Nell’impenetrabile silenzio tedesco si sta tessendo la tela per il nuovo governo che, piaccia o meno, avrà una forte ricaduta sull’economia germanica ma, soprattutto, su quella europea e mondiale. E mentre la maestra Germania non c’è, gli allievi, cioè gli altri Paesi dell’UE, pare si siano dimenticati degli obblighi dello stare insieme.
Per averne conferma di tutto ciò basta vedere come è stata gestita la crisi apparentemente solo “umanitaria” fra la Polonia e la Bielorussia mentre, dietro la drammatica e tragica presenza degli immigrati accampati al confine bielorusso, nascondeva anche i rifornimenti di gas e la stretta delle sanzioni economiche della UE nei confronti di Lukashenko, presidente del suo Paese dal 1994 oltre che fedelissimo alleato di Putin.

A prestare attenzione alle dinamiche europee ci sono anche gli Stati Uniti, con Biden che ha confermato Powell alla presidenza della Fed per un secondo mandato ed ha anche nominato vice presidente della Banca centrale Lael Brainard. “Il nostro Paese deve ancora affrontare sfide importanti mentre emergiamo dalla pandemia, ma già abbiamo fatto enormi progressi nel riportare in vita la nostra economia e nel riportare gli americani al lavoro – annuncia un comunicato stampa diffuso dalla Casa Bianca – da quando il presidente è entrato in carica, l’economia ha creato oltre 5,6 milioni di posti di lavoro, la disoccupazione è scesa al 4,6% e il ritmo di crescita della nostra economia supera il resto del mondo sviluppato“. La loro scelta fa pensare a una Banca centrale statunitense più accomodante in termini di politica monetaria e anche più vicina al senso “politico” della finanza e dell’economia in genere.
Sul piano globale c’è, invece, una resistenza alle politiche espansionistiche dell’Europa e degli USA che hanno generato a Bruxelles il dibattito su come cambiare i famosi parametri di bilancio (3%rapporto deficit/Pil, 60% rapporto debito/Pil) a partire dal 2023, quando tornerà in vigore il Patto di Stabilità ora sospeso per la pandemia. Persino il Mes, il fondo di diritto lussemburghese guidato dal tedesco Klaus Regling, ha avanzato una proposta di revisione dei tetti fiscali per l’eurozona, suggerendo di portare il famoso rapporto debito/Pil dall’attuale soglia del 60% al 100%.
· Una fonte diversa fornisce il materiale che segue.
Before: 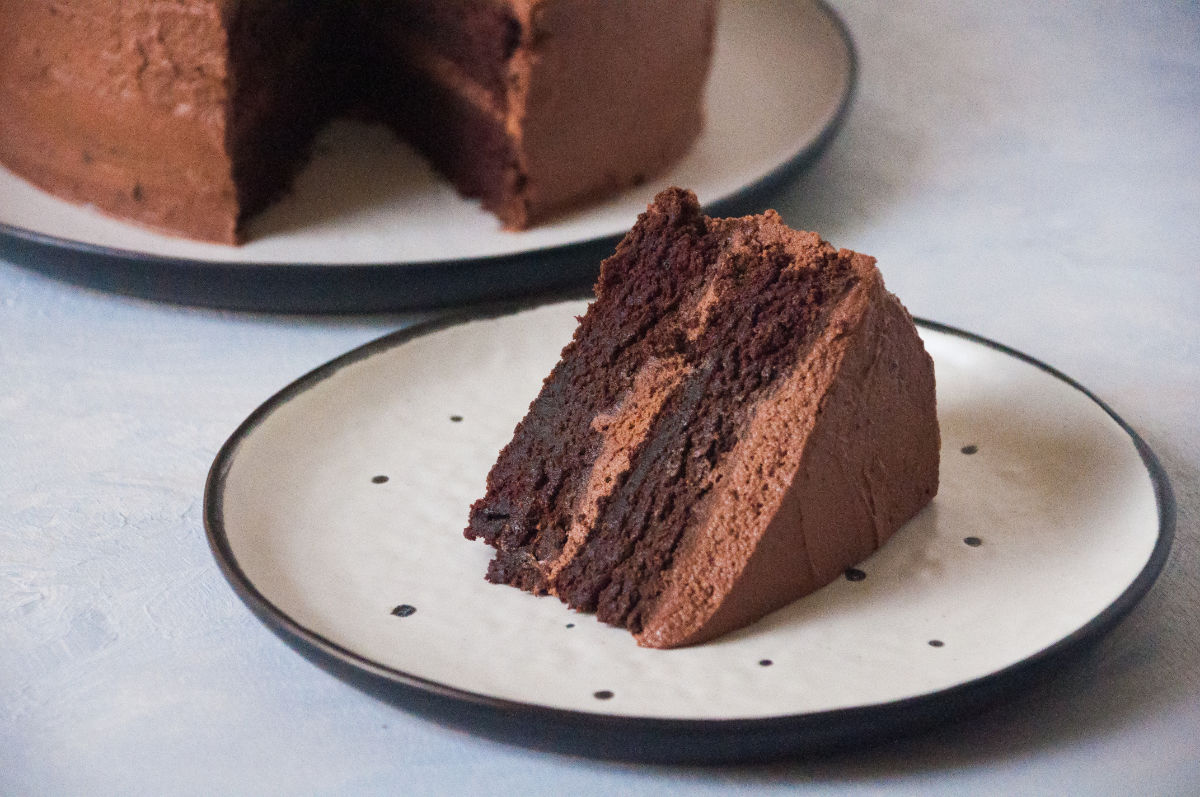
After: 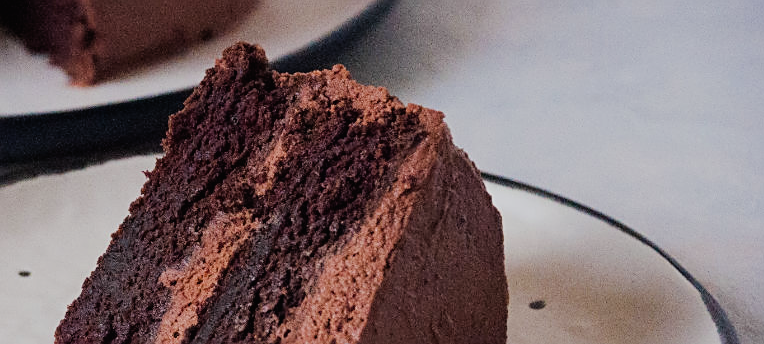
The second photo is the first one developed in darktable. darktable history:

Solo chi non vuol vedere non comprende che il mondo è cambiato con la pandemia, ma il timore di molti è che alcuni siano incapaci di accettarlo. Fra questi c’è il leader del Partito dei liberali tedeschi (Fdp) Christian Lindner, il nuovo ministro delle Finanze tedesco nel prossimo governo federale di coalizione “a semaforo”, composto dai socialisti di Olaf Scholz e dai Verdi guidati da Annalena Baerbock . Lindner è il classico falco dell’austerità a dispetto delle tragedie e tutte le sue ricette economiche, per la verità insieme alla corrente più conservatrice della Cdu all’epoca capeggiata dal ministro Wolfgang Schauble, e in ciò appoggiate dalla Commissione Europea e dalla Banca Centrale Europea durante la crisi del debito pubblico della Grecia risultate, alla fine, totalmente fallimentari, aggravando ancora di più la situazione finanziaria di Atene con costi sociali indescrivibili.

Ci sentiamo perfettamente in linea e totalmente d’accordo con quanto il premio Nobel per l’economia Joseph Stiglitz, paventando l’insediamento di Lindner al neo governo, ha dichiarato alla rivista Die Zeit: “L’agenda della politica finanziaria del Fdp e di Lindner è solo un accumulo di clichè conservatori, soprattutto degli anni Novanta. Sarebbe un errore esaudire il desiderio di Lindner. La Germania e l’Europa non possono permettersi questo crash-test. Per il suo stesso bene, a Lindner dovrebbe essere risparmiato l’impossibile compito di dover applicare la sua agenda di bilancio all’attuale situazione finanziaria odierna”.
Chi andrà a ricoprire quel posto è di cruciale importanza per tutta l’Unione, perché dovrà cimentarsi a rivedere quei parametri di Maastricht e Philipp Heimberger, noto economista austriaco, ha affermato in modo perentorio che: “non c’è nessuna evidenza che ad alti livelli di debito corrisponda una minor tasso di crescita”. Ovvero, non c’è nessuna prova scientifica che un grande debito pubblico rispetto al Prodotto interno lordo debba obbligatoriamente ridurre la crescita.